28 de febrero de 2009

Del por qué somos transeúntes y otros menesteres de la ruta (parte 3)

De la marcha incesante que no es resignación

Imaginemos ahora que en realidad no tenemos un lugar donde vivir. Que hemos sido desterrados por algún delito que no comprendemos bien, y recordamos peor, por el que hemos sido condenados a vagar sin remedio. Y allí estamos. Sin pertenencias, resignados a transitar sin rumbo hasta el fin de nuestros días. Asi estaba escrito, y así habrá de ser. ¿No resulta curioso el determinismo en estos términos?

Ahora pensemos en una buena causa. En un deseo honesto. En la consumación de una intención elevada. Y escuchemos de pronto una voz que viene de dentro de nosotros mismos y nos dice: "He escuchado tus deseos, y los obtendrás, pero sólo si te echas a andar sin retorno, y no te detienes jamás."

¿Y el cansancio qué? ¿Y la ruta desconocida qué? ¿Y los peligros de la noche qué? Es aquí en que decidimos dar el primer paso. Hacia la ruta, o hacia el lugar donde recibimos por primera vez la oferta, para saber si sigue en pie. Y somos nosotros quienes elegimos.

No obstante, en realidad no hay premio al fin. Quizás ni siquiera haya fin.

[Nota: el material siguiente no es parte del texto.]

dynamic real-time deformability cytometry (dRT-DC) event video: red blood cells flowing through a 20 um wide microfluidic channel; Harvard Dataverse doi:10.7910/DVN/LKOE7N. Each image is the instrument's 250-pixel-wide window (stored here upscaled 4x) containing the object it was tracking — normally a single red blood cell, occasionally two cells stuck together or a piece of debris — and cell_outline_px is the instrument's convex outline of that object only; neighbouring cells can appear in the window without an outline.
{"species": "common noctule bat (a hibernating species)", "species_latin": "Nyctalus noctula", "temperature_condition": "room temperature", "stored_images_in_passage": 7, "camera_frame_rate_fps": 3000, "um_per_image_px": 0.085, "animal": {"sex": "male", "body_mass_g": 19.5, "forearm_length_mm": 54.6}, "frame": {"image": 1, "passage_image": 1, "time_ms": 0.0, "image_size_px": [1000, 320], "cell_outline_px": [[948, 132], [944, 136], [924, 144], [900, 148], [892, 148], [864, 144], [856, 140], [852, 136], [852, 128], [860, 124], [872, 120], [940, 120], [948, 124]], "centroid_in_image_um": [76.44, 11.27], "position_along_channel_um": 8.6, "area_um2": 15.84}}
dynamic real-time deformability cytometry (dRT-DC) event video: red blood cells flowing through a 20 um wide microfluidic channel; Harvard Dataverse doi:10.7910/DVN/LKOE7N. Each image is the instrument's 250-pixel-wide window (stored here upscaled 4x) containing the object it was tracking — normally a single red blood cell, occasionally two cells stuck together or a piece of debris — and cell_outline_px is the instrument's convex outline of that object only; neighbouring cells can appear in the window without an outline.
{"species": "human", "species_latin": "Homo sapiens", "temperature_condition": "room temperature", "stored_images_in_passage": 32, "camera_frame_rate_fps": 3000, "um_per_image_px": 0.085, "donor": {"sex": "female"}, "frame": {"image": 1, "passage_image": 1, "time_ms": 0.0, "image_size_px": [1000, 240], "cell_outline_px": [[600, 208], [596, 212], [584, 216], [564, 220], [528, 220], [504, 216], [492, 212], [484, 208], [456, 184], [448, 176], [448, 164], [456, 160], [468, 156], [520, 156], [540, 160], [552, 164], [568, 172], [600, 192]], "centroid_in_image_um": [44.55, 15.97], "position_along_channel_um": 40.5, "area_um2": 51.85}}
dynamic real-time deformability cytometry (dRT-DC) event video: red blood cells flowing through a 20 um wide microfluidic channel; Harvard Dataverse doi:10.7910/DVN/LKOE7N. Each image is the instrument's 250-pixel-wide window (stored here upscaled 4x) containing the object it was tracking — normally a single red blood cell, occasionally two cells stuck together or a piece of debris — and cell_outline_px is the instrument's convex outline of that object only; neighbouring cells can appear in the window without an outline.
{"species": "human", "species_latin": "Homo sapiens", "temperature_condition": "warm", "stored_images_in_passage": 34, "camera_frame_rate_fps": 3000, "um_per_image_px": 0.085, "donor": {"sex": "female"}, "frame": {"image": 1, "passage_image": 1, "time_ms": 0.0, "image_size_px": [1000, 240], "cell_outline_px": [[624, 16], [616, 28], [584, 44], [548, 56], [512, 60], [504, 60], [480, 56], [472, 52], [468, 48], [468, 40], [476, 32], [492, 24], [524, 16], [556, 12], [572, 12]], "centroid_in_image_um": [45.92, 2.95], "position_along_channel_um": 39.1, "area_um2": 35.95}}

Y tampoco estemos obligados a buscarlo. ¿Sigue valiendo la pena? ¿O es necesario pensar de todos modos en el final por el que el sacrificio valdrá la pena? Es importante contestar a estas preguntas, pues de lo contrario, en algún momento, podríamos sentirnos tentados a cambiar de naturaleza, y querer tomar a alguien en la ruta, atarlo a nuestra muñeca, y luego, llevarlo hasta una zona sin tráfico, y construir una casa. La casa tendrá un jardín. El jardín tendrá arbustos. Los arbustos, flores. Y las flores una vida transitoria, modesta pero admirable, a la que preferiremos ignorar, para no recordar que estamos dejando de lado nuestra esencia a cambio de dulces raíces, fuertes pero temporales. Y peor aún, nos recordará que, indefectiblemente, habremos de volver a caminar.

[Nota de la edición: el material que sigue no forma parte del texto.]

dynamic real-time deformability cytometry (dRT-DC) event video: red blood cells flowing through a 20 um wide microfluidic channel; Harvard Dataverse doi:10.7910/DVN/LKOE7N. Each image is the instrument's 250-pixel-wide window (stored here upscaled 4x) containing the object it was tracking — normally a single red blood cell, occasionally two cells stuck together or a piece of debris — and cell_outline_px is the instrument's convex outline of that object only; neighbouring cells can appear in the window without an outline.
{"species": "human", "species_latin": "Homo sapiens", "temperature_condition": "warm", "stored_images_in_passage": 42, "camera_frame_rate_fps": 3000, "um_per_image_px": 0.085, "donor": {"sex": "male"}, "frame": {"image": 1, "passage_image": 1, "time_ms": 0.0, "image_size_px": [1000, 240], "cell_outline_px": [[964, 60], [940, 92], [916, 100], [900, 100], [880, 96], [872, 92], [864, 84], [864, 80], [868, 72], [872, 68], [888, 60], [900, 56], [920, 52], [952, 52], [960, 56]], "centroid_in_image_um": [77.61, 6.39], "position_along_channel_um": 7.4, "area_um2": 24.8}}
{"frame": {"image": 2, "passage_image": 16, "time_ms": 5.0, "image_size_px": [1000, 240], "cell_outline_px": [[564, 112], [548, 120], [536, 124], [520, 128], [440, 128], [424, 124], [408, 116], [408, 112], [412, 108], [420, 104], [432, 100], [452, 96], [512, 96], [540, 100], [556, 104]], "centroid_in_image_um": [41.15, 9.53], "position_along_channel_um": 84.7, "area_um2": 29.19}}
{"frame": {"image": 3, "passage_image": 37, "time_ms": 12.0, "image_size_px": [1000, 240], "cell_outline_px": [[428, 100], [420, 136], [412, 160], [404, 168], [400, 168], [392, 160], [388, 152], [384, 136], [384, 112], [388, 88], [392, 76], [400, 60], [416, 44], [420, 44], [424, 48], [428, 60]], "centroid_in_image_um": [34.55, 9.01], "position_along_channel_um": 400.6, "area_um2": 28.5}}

La resignación del transeúnte no es resignación. Y si lo es, entonces no es transeúnte.

Del por qué somos transeúntes y otros menesteres de la ruta (parte 2)

La dinámica espacio - temporal del transeúnte
Una de las variables curiosas que definen al transeúnte es la pecular forma en que vive los conceptos de tiempo y espacio. Si retomamos el discurso previo (con las disculpas del caso por la demora y el agradecimiento a quien recordó la deuda pendiente) recordaremos que el transeúnte lo es en tanto reconozca su naturaleza transitoria y transitable en medio de una serie de rutas que se entrecruzan, entremezclan o superponen.
En este contexto, la experiencia del transeúnte se compone de cada uno de los recuerdos que posee, de coincidencia o paralelismo en la ruta, con otro de su especie. Siendo así, ¿qué podemos decir respecto al tiempo que el transeúnte deambula en completa soledad? ¿está él ahí si es que no está para nadie?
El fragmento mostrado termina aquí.